I adore cemeteries and have my entire life. Aside from just being who I am, I also think my having spent a great deal of time as a small child helping my mother and grandmother clean up the family plots in various cemeteries also encouraged this comfort I feel at gravesites. I get a sense of peace, of calmness, of a quiet serenity peppered with a bit of fear when, however briefly, I am faced with the idea of my own mortality. When I was younger, I used to fear being buried in the ground and made everyone I thought would outlive me promise to build me a small mausoleum in which to spend my eternity. But given my whole-hearted embrace of mother earth and all she has to offer, coupled with the fact that mausoleums are grandly expensive and I am but a lowly commoner, I've learned to make peace with the idea of sleeping beneath the ground. Being at one with the earth once again isn't such a bad thing.
Cemeteries are wonderful storyboards of people from the distant (and not so distant) past, with their headstones lichen-covered snapshots into the lives- and deaths- of those who went before. Buddhism tells us not to fear death but rather embrace it, meditate on it and learn to love the idea of it for in accepting our mortality we are able to understand more fully what it means to live. To vanquish this fear frees us to truly live in the moment. Be not attached to anything (including fears and worries) and you will end your suffering on this earthly plane.

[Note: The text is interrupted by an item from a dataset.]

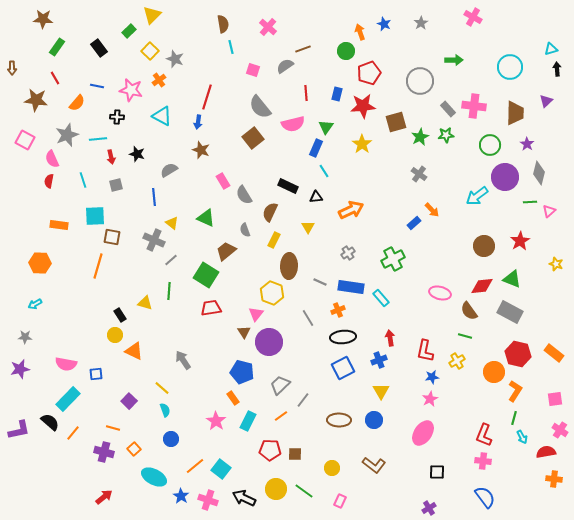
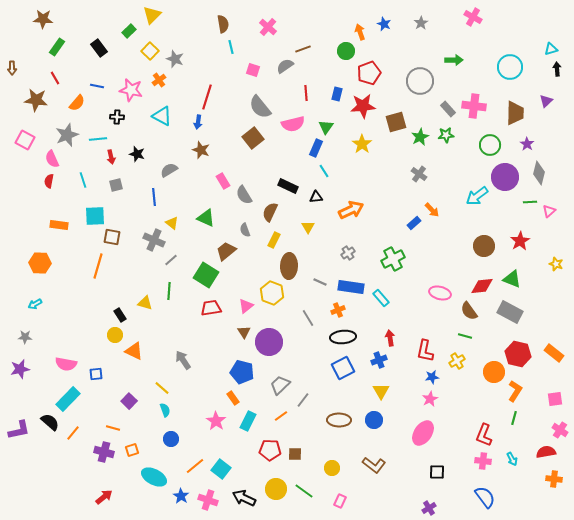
pink triangle at (256, 314): moved 10 px left, 8 px up; rotated 14 degrees clockwise
cyan arrow at (522, 437): moved 10 px left, 22 px down
orange square at (134, 449): moved 2 px left, 1 px down; rotated 24 degrees clockwise
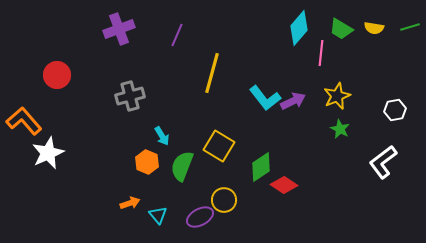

Not too long ago I began keeping a photographic journal of very old cemeteries here in New England; honoring those who have passed before me and experiencing my own sense of where I fit in in this vast timeline of people (click on the link at the bottom of this post to see my photo journal). There's nothing quite like a quiet interlude in an old graveyard. A friend recently told me about a headstone in Connecticut of a family killed together during the summer of 1777 and the epitaph on that stone says it all:
"Death like an overflowing stream sweeps us all away.
Our Life's a Dream, an empty Tale,
A Morning Flower, cut down and withered in an hour."